**REQUEST:** Can you write out each of the following rows word for word, keeping every line as it stands?

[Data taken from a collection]
---*---

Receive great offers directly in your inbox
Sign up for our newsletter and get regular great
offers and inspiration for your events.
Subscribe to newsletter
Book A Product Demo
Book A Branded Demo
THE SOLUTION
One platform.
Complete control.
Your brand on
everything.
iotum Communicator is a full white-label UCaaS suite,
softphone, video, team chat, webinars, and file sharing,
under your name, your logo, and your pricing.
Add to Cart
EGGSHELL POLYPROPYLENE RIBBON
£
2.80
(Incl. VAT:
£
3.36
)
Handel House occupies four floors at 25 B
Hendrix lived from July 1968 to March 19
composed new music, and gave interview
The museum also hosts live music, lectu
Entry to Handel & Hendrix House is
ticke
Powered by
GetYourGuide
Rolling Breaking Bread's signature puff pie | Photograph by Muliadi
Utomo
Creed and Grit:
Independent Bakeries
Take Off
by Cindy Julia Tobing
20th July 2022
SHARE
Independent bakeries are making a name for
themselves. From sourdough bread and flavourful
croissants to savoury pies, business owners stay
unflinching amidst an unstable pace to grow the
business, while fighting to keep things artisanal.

---*---

**RESPONSE BELOW:**
Receive great offers directly in your inbox
Sign up for our newsletter and get regular great
offers and inspiration for your events.
Subscribe to newsletter
Book A Product Demo
Book A Branded Demo
THE SOLUTION
One platform.
Complete control.
Your brand on
everything.
iotum Communicator is a full white-label UCaaS suite,
softphone, video, team chat, webinars, and file sharing,
under your name, your logo, and your pricing.
Add to Cart
EGGSHELL POLYPROPYLENE RIBBON
£
2.80
(Incl. VAT:
£
3.36
)
Handel House occupies four floors at 25 B
Hendrix lived from July 1968 to March 19
composed new music, and gave interview
The museum also hosts live music, lectu
Entry to Handel & Hendrix House is
ticke
Powered by
GetYourGuide
Rolling Breaking Bread's signature puff pie | Photograph by Muliadi
Utomo
Creed and Grit:
Independent Bakeries
Take Off
by Cindy Julia Tobing
20th July 2022
SHARE
Independent bakeries are making a name for
themselves. From sourdough bread and flavourful
croissants to savoury pies, business owners stay
unflinching amidst an unstable pace to grow the
business, while fighting to keep things artisanal.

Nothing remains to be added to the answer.